About the cancelled national strike which was set for Wednesday 28th March
Now I’ll finish on this point: that in the last few weeks, that attempt to fight back with a coordinated national strike on Wednesday received a bit of a set back. It’s the first time in that process that the unions who were cooperating very closely took different views about the best way to take industrial action to force the government back. But that is a temporary set back, it doesn’t mean the campaign is over, it means that this Wednesday teachers and lecturers will be on strike in London, but that we are still talking to and meeting the other unions with the hope that before the end of April there will be a further national coordinated strike that won’t just happen across all of those unions, but will also be part of an ongoing, rolling program of action around different unions in different parts of the country. So this battle is not off, this battle has been slightly delayed while people try and get their tactics sorted out and agreed.
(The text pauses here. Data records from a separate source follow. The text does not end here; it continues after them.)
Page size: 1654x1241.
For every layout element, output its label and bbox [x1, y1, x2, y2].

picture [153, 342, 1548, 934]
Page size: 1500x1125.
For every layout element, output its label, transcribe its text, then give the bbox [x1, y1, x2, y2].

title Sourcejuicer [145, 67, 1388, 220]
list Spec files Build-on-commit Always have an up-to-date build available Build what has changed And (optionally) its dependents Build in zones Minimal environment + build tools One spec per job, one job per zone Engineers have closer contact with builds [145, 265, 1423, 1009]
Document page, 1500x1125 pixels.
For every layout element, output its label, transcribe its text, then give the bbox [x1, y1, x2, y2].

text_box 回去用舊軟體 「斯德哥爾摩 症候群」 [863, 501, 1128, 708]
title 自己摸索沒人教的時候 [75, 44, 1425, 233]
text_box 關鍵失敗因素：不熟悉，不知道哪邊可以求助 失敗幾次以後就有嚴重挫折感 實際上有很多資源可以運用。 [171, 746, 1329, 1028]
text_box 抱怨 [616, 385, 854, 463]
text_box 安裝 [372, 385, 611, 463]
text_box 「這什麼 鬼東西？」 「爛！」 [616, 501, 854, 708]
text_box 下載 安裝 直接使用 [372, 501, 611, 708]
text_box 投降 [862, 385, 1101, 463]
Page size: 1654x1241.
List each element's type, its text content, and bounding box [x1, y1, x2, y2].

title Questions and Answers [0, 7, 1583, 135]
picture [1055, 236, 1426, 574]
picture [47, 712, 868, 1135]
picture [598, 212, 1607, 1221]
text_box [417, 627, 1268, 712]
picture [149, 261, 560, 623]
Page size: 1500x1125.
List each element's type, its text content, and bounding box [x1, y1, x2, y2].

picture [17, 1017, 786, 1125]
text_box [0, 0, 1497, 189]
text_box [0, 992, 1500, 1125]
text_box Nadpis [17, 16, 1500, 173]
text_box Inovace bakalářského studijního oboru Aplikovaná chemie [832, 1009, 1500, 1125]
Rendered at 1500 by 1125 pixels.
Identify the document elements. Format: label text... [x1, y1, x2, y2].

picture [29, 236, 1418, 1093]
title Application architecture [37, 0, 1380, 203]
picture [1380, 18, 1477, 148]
I hope we can do that, cos’ I think if we can have a strike by the end of April that still unites hundreds of thousands of people then it will really tell all sorts of people – I think – that we are determined to fight on against this government and we can bring in to play all the other grievances that are going to become more and more acute as the weeks and months go on.
The task ahead of us
So that leaves me with this though: we’ve got to support the strike in London on Wednesday; we’ve got to do everything we can in our unions to ensure we can all take action at the same time before the end of April. We need an ongoing program of industrial action designed to put real pressure on, uniting both the public sector and the private sector wherever we can, and we’ve got to reach out to the pensioners groups, UK Uncut, to the resistance groups that are building up the length and breadth of the country, to say: “if we work together and plan it properly, we can have a major effect.” And that means local campaigns, it means coming together and supporting everyone when they’ve got their own struggle on to show that there’s solidarity. It means supporting national industrial action, but it also means arguing boldly for an alternative, to put on the pressure on those who want to just accept our lot. That’s a big ask, that is something that we haven’t seen in this country for a long time, but my own view of this thing is quit simple. Yes it may be a big ask, but if we don’t do it, if we don’t rise to the challenge, if we find reasons to look the other way, we will regret this period for the rest of our lives – our kids will suffer, our parents will suffer, our communities will suffer in a way that only a few years ago seemed unimaginable. That task may be big, but it’s one I think we will always be proud to have taken part in and therefore I hope we can support the unions, support the local campaigns and we say to this government: “you may want to look after your rich friends, we want to look after the majority of people in this country and we’re going to fight you all the way.”